The Basal Forebrain Modulates Neuronal Response in an Active Olfactory Discrimination Task

Front Cell Neurosci. 2020 Jun 5;14:141. doi: 10.3389/fncel.2020.00141. eCollection 2020.


Successful completion of sensory decision-making requires focusing on relevant stimuli, adequate signal/noise ratio for stimulus discrimination, and stimulus valence evaluation. Different brain regions are postulated to play a role in these computations; however, evidence suggests that sensory and decision-making circuits are required to interact through a common neuronal pathway to elicit a context-adequate behavioral response.
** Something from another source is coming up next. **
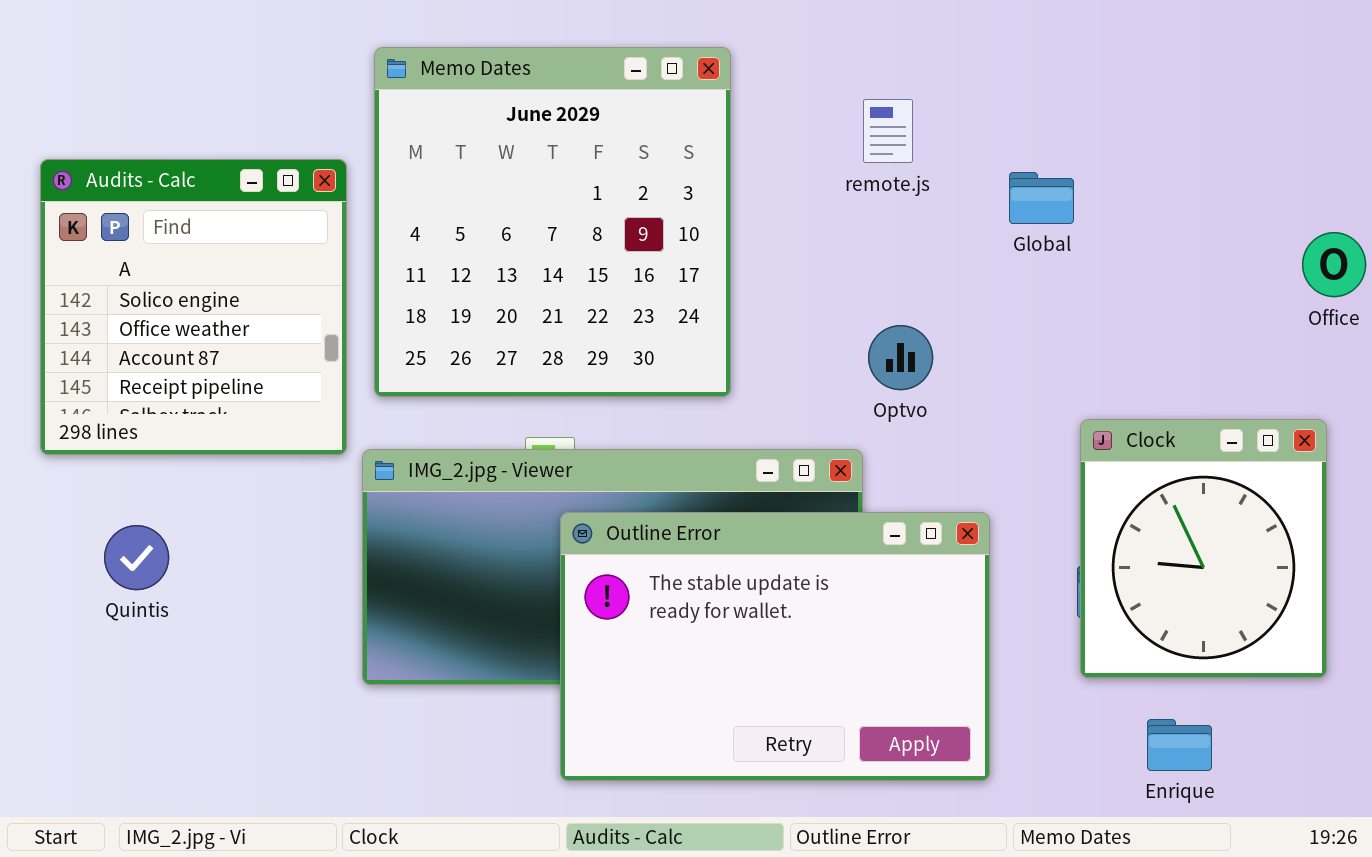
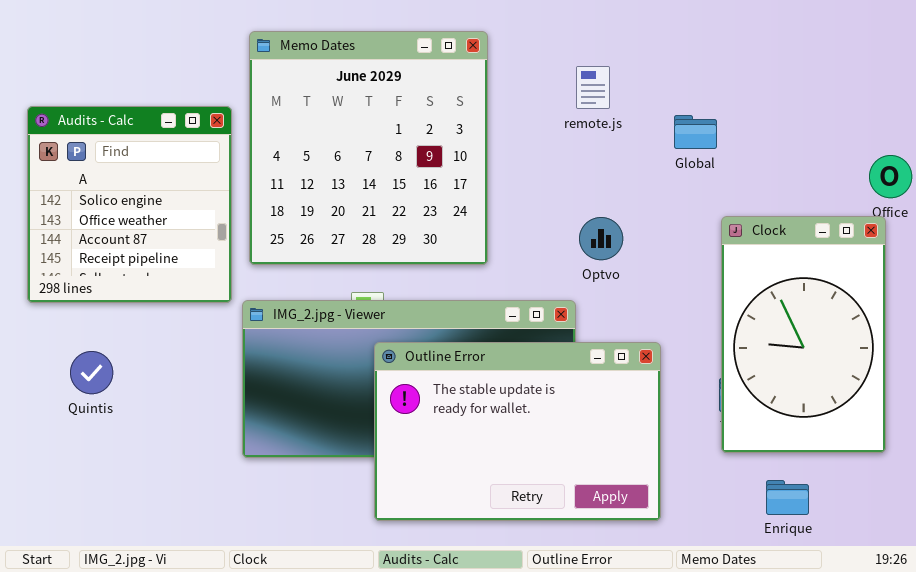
Clock: [1080,419,1327,678] -> [721,216,886,453], resized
Recently, the basal forebrain (BF) region has emerged as a good candidate, since its heterogeneous projecting neurons innervate most of the cortical mantle and sensory processing circuits modulating different aspects of the sensory decision-making process. Moreover, evidence indicates that the BF plays an important role in attention and in fast modulation of neuronal activity that enhance visual and olfactory sensory perception. Here, we study in awake mice the involvement of BF in initiation and completion of trials in a reward-driven olfactory detection task. Using tetrode recordings, we find that BF neurons (including cholinergics) are recruited during sensory discrimination, reward, and interestingly slightly before trial initiation in successful discrimination trials. The precue neuronal activity was correlated with animal performance, indicating that this circuit could play an important role in adaptive context-dependent behavioral responses.

Keywords: acetylcholine; anticipation; attention; discrimination; go/no–go; in vivo.